Raphael Kuuchi, IATA Africa region vice president has denied the allegations, arguing that it is evaluating the bids from ICEA-Lion and Xplico Insurance.

“The applicants have not yet fully supplied the required documents and information to IATA. As soon as the applications have been completed, IATA will undertake the requisite evaluation at its head office in Montreal, Canada,” said Mr Kuuchi.

In order to operate as a local travel agent, a firm is required to produce a bank guarantee of about $1.5 million (Sh133.2 million).

This is what enables firms to obtain ticket stocks from the world’s airlines and access the billing and settlement programme for ticket sales.

Most travel agents could not afford the financial security, which promoted IATA and KATA to come up with an alternative where travel agents would buy credit insurance instead of the Sh133 million bank guarantees.
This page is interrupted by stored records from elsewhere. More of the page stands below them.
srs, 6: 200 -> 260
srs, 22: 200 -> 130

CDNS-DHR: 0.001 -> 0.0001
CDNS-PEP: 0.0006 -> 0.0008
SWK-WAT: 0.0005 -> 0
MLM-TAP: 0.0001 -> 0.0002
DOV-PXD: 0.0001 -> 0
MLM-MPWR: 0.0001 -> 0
This arrangement is known as the default payment programme and IATA through a London-based insurance company restricted the local contract Saham Insurance Ltd.

In the past five years, KATA has been agitating for the opening up of the default payment programme market, arguing that this would lead to better and more competitive prices for the consumer. This is what triggered the restrictive trade inquiry.

IATA reckons it was not given a chance to respond to the accusations before the directive to sever ties with Saham was issued to it.

While IATA has already filed an appeal against the decision, the matter cannot be heard as Mr Rotich is yet to appoint a chair to the tribunal.
The quorum for a sitting is the chairperson and two other members.

“IATA cannot therefore properly exercise the right of appeal or seek any measures of protection, and faces a real threat if having the airline business in Kenya halted as a result of the actions of the CAK,” IATA said.